In London, voters and election officials clapped their hands and sang to celebrate the start of voting, and one staff member banged on a drum improvised from a water container.
"It is the first time we have the right to vote and today I feel that I am born again," said Darbaz Rasool, 23, a Kurd who fled Iraq in 1994.
"I'm absolutely delighted, you can see the excitement on my face," said Iraq's ambassador to Britain, Salah Al-Shaikhly, who was applauded as he arrived at the station in Wembley, west London. "I'm over 60 and this is the first time I have been to an Iraqi polling station."
Many historians consider the last free elections in Iraq to have taken place in 1954, when opposition won seats in an election held under British colonial influence. Iraq was a constitutional monarchy at the time.
Iraq's new vote represented a rare exercise in democracy in the Middle East, especially in autocratic Syria.
In an interview with Arab reporters accompanying him on a state visit to Moscow, Syrian President Bashar Assad said he supported elections in Iraq in principle, but that "conditions were not ripe," citing a boycott call by some Sunni Muslims.
Only 280,303 of 1.2 million eligible expatriate Iraqis had registered by Tuesday's deadline, despite two extensions of the timeframe. The low numbers were largely attributed to a shortage of registration and polling places, fears of violence or reprisals and apathy.

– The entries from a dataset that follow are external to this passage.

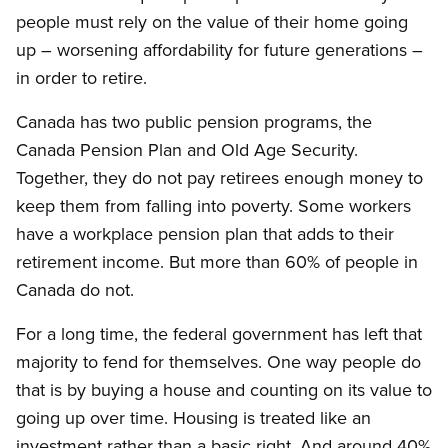
people must rely on the value of their home going
up – worsening affordability for future generations –
in order to retire.
Canada has two public pension programs, the
Canada Pension Plan and Old Age Security.
Together, they do not pay retirees enough money to
keep them from falling into poverty. Some workers
have a workplace pension plan that adds to their
retirement income. But more than 60% of people in
Canada do not.
For a long time, the federal government has left that
majority to fend for themselves. One way people do
that is by buying a house and counting on its value to
going up over time. Housing is treated like an
investment rather than a basic right. And around 40%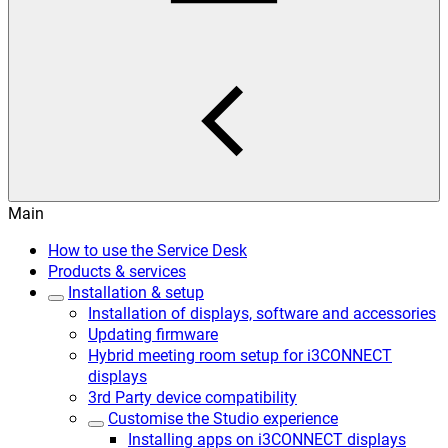
Main
How to use the Service Desk
Products & services
Installation & setup
Installation of displays, software and accessories
Updating firmware
Hybrid meeting room setup for i3CONNECT
displays
3rd Party device compatibility
Customise the Studio experience
Installing apps on i3CONNECT displays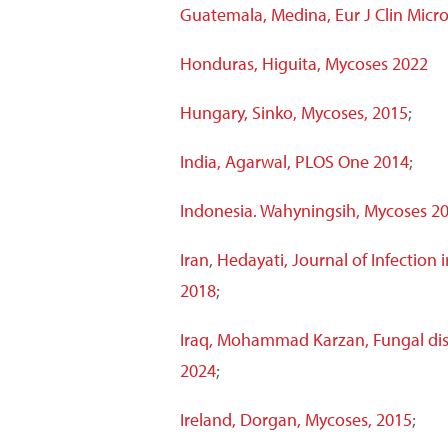
Guatemala, Medina, Eur J Clin Microb
Honduras, Higuita, Mycoses 2022
Hungary, Sinko, Mycoses, 2015
;
India, Agarwal, PLOS One 2014
;
Indonesia. Wahyningsih, Mycoses 20
Iran
,
Hedayati, Journal of Infection 
2018
;
Iraq, Mohammad Karzan, Fungal dis
2024
;
Ireland, Dorgan, Mycoses, 2015
;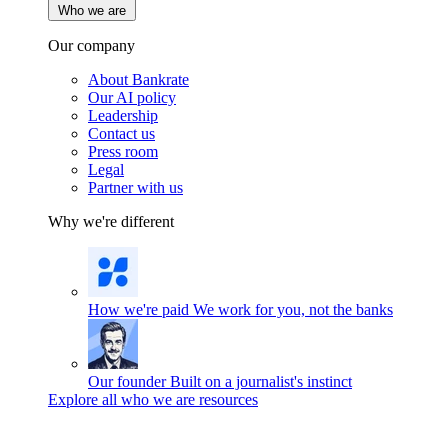
Who we are
Our company
About Bankrate
Our AI policy
Leadership
Contact us
Press room
Legal
Partner with us
Why we're different
How we're paid
We work for you, not the banks
Our founder
Built on a journalist's instinct
Explore all who we are resources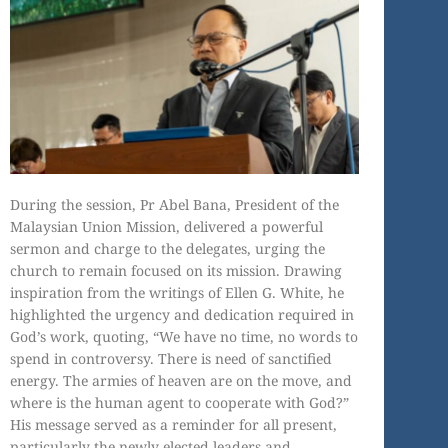
During the session, Pr Abel Bana, President of the
Malaysian Union Mission, delivered a powerful
sermon and charge to the delegates, urging the
church to remain focused on its mission. Drawing
inspiration from the writings of Ellen G. White, he
highlighted the urgency and dedication required in
God’s work, quoting, “We have no time, no words to
spend in controversy. There is need of sanctified
energy. The armies of heaven are on the move, and
where is the human agent to cooperate with God?”
His message served as a reminder for all present,
particularly the newly elected leaders and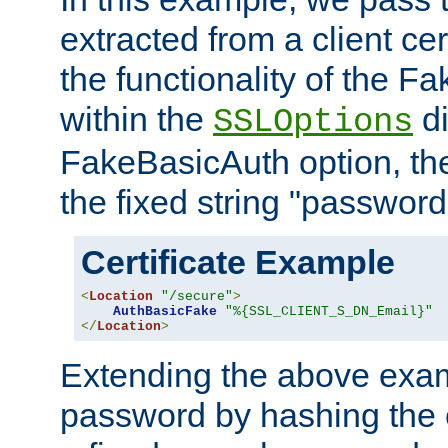
extracted from a client cer
the functionality of the F
within the
di
SSLOptions
FakeBasicAuth option, the
the fixed string "password
Certificate Example
<
Location
"/secure"
>
AuthBasicFake
"%{SSL_CLIENT_S_DN_Email}"
</
Location
>
Extending the above exa
password by hashing the 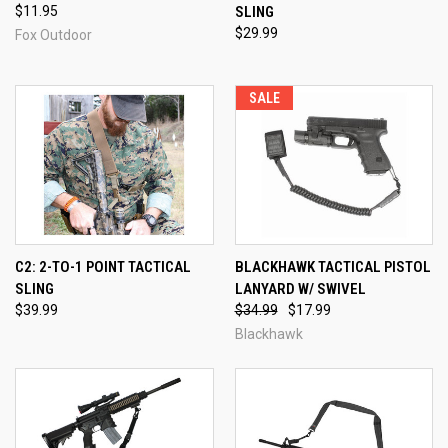
$11.95
SLING
$29.99
Fox Outdoor
SALE
C2: 2-TO-1 POINT TACTICAL
BLACKHAWK TACTICAL PISTOL
SLING
LANYARD W/ SWIVEL
$39.99
$34.99
$17.99
Blackhawk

Votes were being cast in Australia, United States, Britain, Canada, Denmark, France, Germany, Iran, Jordan, the Netherlands, Sweden, Syria, Turkey, and the United Arab Emirates.
When voting concludes on Sunday, the overseas counts will be sent to the operation's headquarters in Amman, Jordan, which will forward them to Baghdad. The results will be announced several days later.